## Dataset
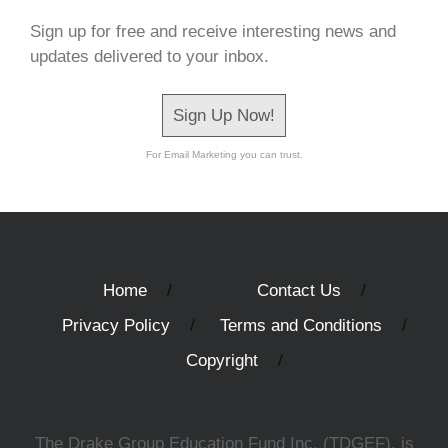
Sign up for free and receive interesting news and
updates delivered to your inbox.
Sign Up Now!
For Email Marketing you can trust.
Home
Contact Us
Privacy Policy
Terms and Conditions
Copyright
The Drake Group Education Fund Inc. (TDGEF), is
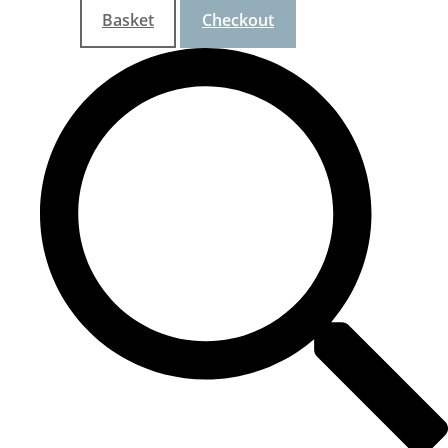
Basket
Checkout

## Task objective
Copy out the text of the items above, swapping "Basket" for "Cart" and keeping everything else the same. Leave the pictures out.

## Solution for this problem
Sign up for free and receive interesting news and
updates delivered to your inbox.
Sign Up Now!
For Email Marketing you can trust.
Home
Contact Us
Privacy Policy
Terms and Conditions
Copyright
The Drake Group Education Fund Inc. (TDGEF), is
Cart
Checkout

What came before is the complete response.